India’s insurance and reinsurance industry regulator, the Insurance Regulatory and Development Authority of India (IRDAI), has announced plans to lower the country’s obligatory reinsurance cession rate by 1% for the 2022 to 2023 financial year.
Currently, insurers are required to cede 5% of the sum insured on each general insurance policy to an Indian reinsurer.
But now, a notice from the regulator explains that the mandatory cession rate will be reduced to 4% in the next financial year.
State-owned reinsurer GIC Re is the only domestic reinsurer operating in India at present, since ITI Re’s licence was pulled in 2019.

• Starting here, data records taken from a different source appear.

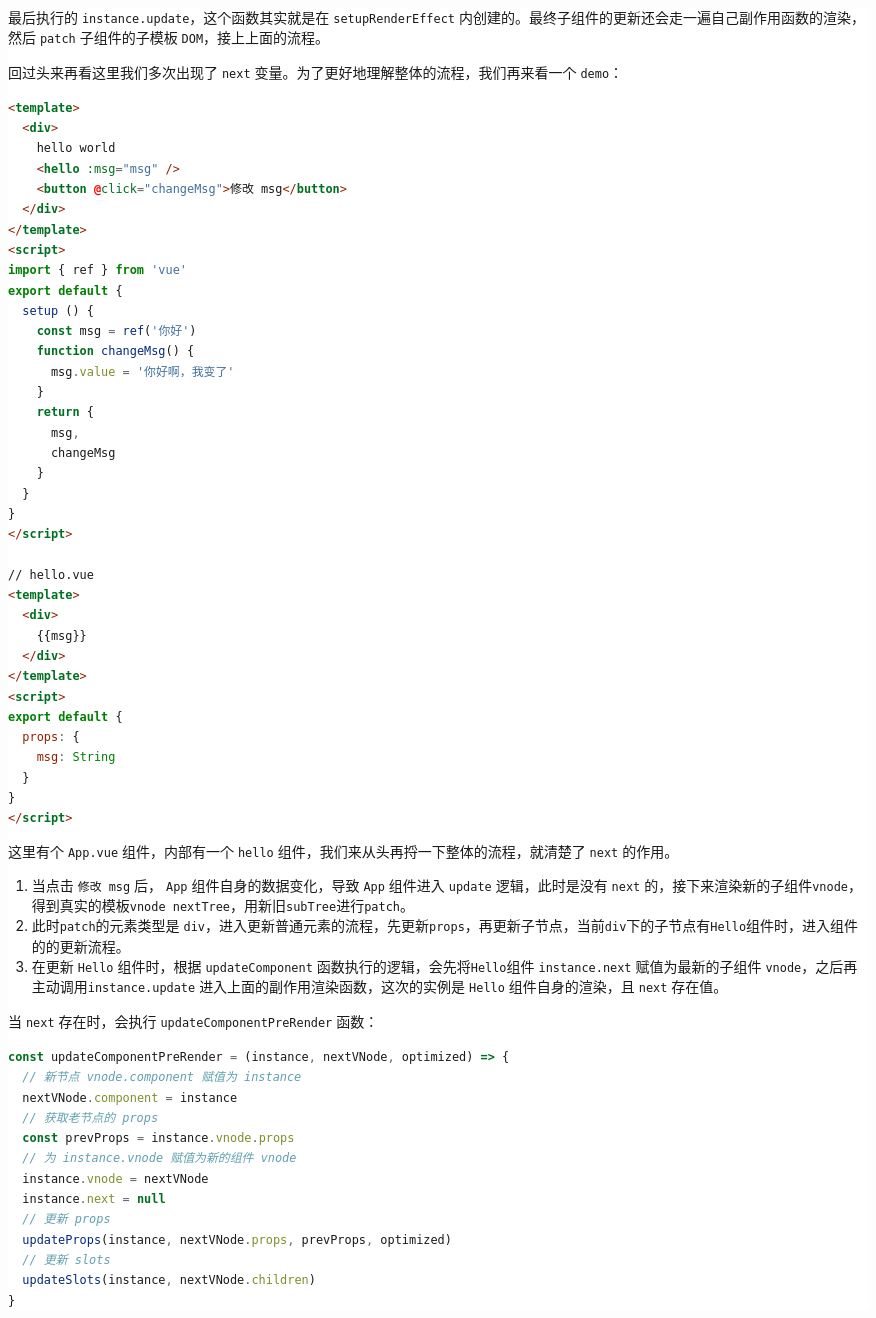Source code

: 最后执行的 `instance.update`，这个函数其实就是在 `setupRenderEffect` 内创建的。最终子组件的更新还会走一遍自己副作用函数的渲染，然后 `patch` 子组件的子模板 `DOM`，接上上面的流程。

回过头来再看这里我们多次出现了 `next` 变量。为了更好地理解整体的流程，我们再来看一个 `demo`：

```html
<template>
  <div>
    hello world
    <hello :msg="msg" />
    <button @click="changeMsg">修改 msg</button>
  </div>
</template>
<script>
import { ref } from 'vue'
export default {
  setup () {
    const msg = ref('你好')
    function changeMsg() {
      msg.value = '你好啊，我变了'
    }
    return {
      msg,
      changeMsg
    }
  }
}
</script>

// hello.vue
<template>
  <div>
    {{msg}}
  </div>
</template>
<script>
export default {
  props: {
    msg: String
  }
}
</script>
```
这里有个 `App.vue` 组件，内部有一个 `hello` 组件，我们来从头再捋一下整体的流程，就清楚了 `next` 的作用。

1. 当点击 `修改 msg` 后， `App` 组件自身的数据变化，导致 `App` 组件进入 `update` 逻辑，此时是没有 `next` 的，接下来渲染新的子组件`vnode`，得到真实的模板`vnode nextTree`，用新旧`subTree`进行`patch`。
2. 此时`patch`的元素类型是 `div`，进入更新普通元素的流程，先更新`props`，再更新子节点，当前`div`下的子节点有`Hello`组件时，进入组件的的更新流程。
3. 在更新 `Hello` 组件时，根据 `updateComponent` 函数执行的逻辑，会先将`Hello`组件 `instance.next` 赋值为最新的子组件 `vnode`，之后再主动调用`instance.update` 进入上面的副作用渲染函数，这次的实例是 `Hello` 组件自身的渲染，且 `next` 存在值。

当 `next` 存在时，会执行 `updateComponentPreRender` 函数：
```js
const updateComponentPreRender = (instance, nextVNode, optimized) => {
  // 新节点 vnode.component 赋值为 instance
  nextVNode.component = instance
  // 获取老节点的 props
  const prevProps = instance.vnode.props
  // 为 instance.vnode 赋值为新的组件 vnode 
  instance.vnode = nextVNode
  instance.next = null
  // 更新 props
  updateProps(instance, nextVNode.props, prevProps, optimized)
  // 更新 slots
  updateSlots(instance, nextVNode.children)
}
```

A number of foreign reinsurers have gained a foothold in India during recent years, but the notice from IRDAI explicitly states that the obligatory cession from insurers is “to be placed with General Insurance Corporation of India (GIC Re) only.”
IRDAI also laid out the commission rates on obligatory cession for different classes of business and the basis for sharing the profit commission, but these rules remain unchanged.
The only business excluded from the obligatory reinsurance cession rate are terrorism and nuclear insurance premiums, as these risks are covered by risk pools in India.
Over the past two years there has been speculation that India’s regulator could consider the establishment of further risk pools both for catastrophe risks and for pandemic.